#### YOUR GOAL
Answer these from the excerpt about the Try Cassandra page:
1. What kind of command line client is the CQL Shell, and where is it included?
2. Which two sets of walkthrough instructions does the left menu hold?
3. What are the two ways to enter commands into the CQL Shell?

#### EXCERPT
________

Wouldn’t it be great if you could jump to the end of that process, and start typing/learning the commands directly from the Try Cassandra page?  

We thought so too!  At DataScale have taken the Cassandra setup part, and done that for you.  All you have to do is use the web-based interactive CQL Shell that we’ve integrated directly into the Try Cassandra page.  That’s it.

The rest of the spirit of the Try Cassandra page hasn’t changed.  You will still issue mostly the same commands that you would have before, and learn the same things as before.  We’ve just simplified it.


What is CQL Shell?

The CQL Shell is a python-based command line client that is included in the Cassandra installation.  To simplify the interaction with Cassandra, we made that command line experience available via a web browser.  You can issue all the same CQL commands that you would from a command line.  The only difference is that you don’t have to worry about where to do that from as it’s all in-browser.
Screen Shot 2015-09-21 at 10.51.24 PM

How does CQL Shell work?

The Try Cassandra page is divided into two sections.  First is the left menu, which is separated into walkthrough instructions for Developer and Administrator.  Second is the main body of the page, which has the CQL Shell that resembles a command line interface.

The user should click the desired walkthrough and try out the commands as shown.

This is done by either copying commands from the walkthrough and pasting them into the CQL Shell or by typing the commands directly into the CQL Shell.

________

#### MATERIAL SUPPLIED

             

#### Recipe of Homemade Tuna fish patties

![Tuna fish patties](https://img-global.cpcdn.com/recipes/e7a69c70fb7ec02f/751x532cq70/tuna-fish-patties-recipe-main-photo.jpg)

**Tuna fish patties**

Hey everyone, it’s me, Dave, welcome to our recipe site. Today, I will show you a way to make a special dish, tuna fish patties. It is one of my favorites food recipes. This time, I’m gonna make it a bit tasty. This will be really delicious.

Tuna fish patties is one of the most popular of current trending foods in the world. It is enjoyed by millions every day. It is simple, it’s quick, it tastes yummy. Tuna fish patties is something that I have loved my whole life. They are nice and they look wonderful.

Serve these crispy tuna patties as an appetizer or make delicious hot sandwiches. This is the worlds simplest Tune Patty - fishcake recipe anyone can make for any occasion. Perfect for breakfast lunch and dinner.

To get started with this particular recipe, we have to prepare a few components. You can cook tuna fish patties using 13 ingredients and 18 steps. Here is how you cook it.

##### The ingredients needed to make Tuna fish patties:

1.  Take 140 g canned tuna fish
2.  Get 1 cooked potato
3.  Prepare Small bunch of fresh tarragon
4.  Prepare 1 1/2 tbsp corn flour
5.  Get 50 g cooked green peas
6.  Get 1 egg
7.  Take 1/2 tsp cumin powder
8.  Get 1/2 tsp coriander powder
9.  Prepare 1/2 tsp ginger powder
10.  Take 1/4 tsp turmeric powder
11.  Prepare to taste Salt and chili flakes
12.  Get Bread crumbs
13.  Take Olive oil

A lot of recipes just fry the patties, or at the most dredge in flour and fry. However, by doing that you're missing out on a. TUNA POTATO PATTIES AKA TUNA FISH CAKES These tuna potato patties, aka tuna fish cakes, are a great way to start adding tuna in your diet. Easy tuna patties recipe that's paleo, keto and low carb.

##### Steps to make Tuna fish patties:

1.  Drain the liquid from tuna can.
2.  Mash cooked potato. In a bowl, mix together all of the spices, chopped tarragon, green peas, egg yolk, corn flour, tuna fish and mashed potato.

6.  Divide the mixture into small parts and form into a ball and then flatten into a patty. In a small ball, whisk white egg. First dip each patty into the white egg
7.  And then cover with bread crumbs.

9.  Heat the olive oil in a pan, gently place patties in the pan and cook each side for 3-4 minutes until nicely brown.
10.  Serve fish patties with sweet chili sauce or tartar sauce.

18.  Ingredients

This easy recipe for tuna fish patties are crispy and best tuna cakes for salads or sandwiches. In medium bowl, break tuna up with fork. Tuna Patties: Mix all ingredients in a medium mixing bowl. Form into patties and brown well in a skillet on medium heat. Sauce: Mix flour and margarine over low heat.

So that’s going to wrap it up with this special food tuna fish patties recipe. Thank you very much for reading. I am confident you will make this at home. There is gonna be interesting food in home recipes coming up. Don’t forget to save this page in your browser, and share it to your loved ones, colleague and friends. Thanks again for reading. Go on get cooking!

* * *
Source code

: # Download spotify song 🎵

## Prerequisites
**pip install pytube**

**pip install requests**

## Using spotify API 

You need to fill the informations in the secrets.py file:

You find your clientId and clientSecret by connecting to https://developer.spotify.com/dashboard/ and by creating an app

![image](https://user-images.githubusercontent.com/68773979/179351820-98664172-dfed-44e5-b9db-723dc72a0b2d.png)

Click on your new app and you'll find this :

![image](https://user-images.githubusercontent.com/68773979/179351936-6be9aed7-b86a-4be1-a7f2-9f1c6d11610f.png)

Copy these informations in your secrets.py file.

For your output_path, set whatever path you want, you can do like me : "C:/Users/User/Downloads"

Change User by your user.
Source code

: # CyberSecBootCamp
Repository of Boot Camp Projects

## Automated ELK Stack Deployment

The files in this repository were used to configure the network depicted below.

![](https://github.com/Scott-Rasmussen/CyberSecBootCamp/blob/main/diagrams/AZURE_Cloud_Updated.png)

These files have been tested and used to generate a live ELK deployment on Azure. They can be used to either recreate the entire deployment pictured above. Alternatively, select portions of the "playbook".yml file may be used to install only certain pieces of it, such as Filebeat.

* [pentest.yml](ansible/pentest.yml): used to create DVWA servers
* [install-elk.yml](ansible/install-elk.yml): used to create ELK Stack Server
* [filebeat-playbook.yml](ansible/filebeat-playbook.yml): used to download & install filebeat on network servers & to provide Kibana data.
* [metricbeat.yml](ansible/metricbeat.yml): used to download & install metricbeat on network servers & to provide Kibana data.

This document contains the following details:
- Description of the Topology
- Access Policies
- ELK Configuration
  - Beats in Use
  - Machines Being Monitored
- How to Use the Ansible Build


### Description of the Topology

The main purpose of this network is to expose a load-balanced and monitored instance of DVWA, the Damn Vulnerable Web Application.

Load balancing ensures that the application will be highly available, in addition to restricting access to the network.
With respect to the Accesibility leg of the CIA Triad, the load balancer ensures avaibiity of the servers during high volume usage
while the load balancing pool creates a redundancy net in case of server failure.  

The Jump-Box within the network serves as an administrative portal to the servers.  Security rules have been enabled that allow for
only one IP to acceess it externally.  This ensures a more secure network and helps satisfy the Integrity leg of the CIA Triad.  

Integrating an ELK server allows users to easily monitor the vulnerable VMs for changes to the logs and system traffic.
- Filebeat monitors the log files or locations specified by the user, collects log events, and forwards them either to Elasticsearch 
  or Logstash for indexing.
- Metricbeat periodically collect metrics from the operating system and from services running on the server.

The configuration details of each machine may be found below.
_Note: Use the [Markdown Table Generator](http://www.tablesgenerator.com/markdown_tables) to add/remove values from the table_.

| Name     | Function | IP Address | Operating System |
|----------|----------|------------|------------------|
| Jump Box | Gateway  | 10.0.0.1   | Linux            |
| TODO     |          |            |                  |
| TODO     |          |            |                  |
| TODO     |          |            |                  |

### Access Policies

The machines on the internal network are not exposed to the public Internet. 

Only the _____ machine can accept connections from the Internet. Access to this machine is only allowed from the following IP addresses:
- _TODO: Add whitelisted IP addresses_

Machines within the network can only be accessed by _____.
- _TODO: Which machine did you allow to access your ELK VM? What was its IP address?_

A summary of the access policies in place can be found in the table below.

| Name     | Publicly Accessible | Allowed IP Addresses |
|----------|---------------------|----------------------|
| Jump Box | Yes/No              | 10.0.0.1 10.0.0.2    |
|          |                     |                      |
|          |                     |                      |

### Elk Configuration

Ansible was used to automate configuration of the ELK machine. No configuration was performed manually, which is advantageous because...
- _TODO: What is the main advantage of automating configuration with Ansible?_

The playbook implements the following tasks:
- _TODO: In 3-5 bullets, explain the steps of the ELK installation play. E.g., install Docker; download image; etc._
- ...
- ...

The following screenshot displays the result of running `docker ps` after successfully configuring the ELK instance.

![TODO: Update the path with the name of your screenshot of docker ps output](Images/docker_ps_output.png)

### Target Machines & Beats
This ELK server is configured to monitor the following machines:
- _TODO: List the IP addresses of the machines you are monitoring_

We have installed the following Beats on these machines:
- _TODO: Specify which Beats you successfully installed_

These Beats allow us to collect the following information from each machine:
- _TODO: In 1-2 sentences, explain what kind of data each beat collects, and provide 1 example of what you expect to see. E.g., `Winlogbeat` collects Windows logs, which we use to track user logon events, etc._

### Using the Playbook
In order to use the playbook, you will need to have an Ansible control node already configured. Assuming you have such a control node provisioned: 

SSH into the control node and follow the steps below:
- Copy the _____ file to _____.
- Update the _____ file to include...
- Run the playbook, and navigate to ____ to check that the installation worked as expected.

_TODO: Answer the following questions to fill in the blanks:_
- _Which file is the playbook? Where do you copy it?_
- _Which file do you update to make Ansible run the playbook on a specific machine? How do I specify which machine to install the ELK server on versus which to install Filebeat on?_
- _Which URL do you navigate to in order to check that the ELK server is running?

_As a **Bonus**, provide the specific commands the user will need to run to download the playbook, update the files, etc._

________

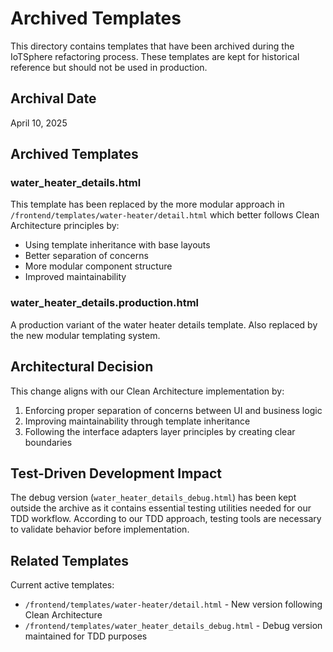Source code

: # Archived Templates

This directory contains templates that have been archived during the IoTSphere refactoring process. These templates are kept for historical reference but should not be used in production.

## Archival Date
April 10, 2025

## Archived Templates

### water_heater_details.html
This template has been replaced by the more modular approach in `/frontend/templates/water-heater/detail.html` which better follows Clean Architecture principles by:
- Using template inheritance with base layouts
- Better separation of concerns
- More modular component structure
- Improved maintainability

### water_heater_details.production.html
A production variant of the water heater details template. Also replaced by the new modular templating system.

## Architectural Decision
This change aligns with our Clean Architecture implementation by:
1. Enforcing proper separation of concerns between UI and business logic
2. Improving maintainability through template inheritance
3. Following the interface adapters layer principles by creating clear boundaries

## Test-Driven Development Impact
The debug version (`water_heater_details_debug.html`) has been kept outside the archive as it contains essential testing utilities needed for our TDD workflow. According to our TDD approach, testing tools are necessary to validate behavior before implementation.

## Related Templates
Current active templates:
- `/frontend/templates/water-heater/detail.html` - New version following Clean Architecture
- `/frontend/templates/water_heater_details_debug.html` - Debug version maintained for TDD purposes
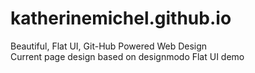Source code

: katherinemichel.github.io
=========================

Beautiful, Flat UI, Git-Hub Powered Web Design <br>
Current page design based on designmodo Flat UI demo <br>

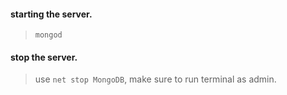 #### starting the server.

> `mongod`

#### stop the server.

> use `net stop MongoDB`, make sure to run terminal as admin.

________

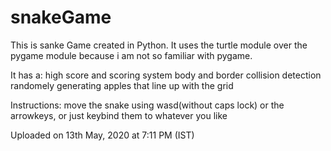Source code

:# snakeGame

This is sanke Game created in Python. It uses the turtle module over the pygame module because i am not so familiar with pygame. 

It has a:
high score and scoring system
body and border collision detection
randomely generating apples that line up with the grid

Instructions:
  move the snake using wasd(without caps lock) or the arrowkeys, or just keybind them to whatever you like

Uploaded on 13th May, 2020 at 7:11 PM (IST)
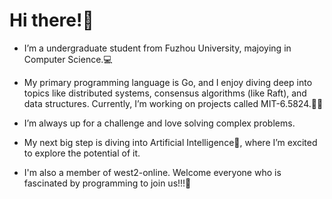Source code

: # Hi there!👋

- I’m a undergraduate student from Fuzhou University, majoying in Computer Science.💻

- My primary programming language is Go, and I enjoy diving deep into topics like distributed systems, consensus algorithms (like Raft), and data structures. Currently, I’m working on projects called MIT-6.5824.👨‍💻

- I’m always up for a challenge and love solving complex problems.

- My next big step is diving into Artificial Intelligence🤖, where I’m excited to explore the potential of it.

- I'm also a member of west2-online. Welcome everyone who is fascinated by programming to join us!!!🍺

________

#### ANSWER TO THIS PROBLEM
1. It is a python-based command line client included in the Cassandra installation.
2. Developer and Administrator.
3. Copy commands from the walkthrough and paste them into the CQL Shell, or type them directly into the CQL Shell.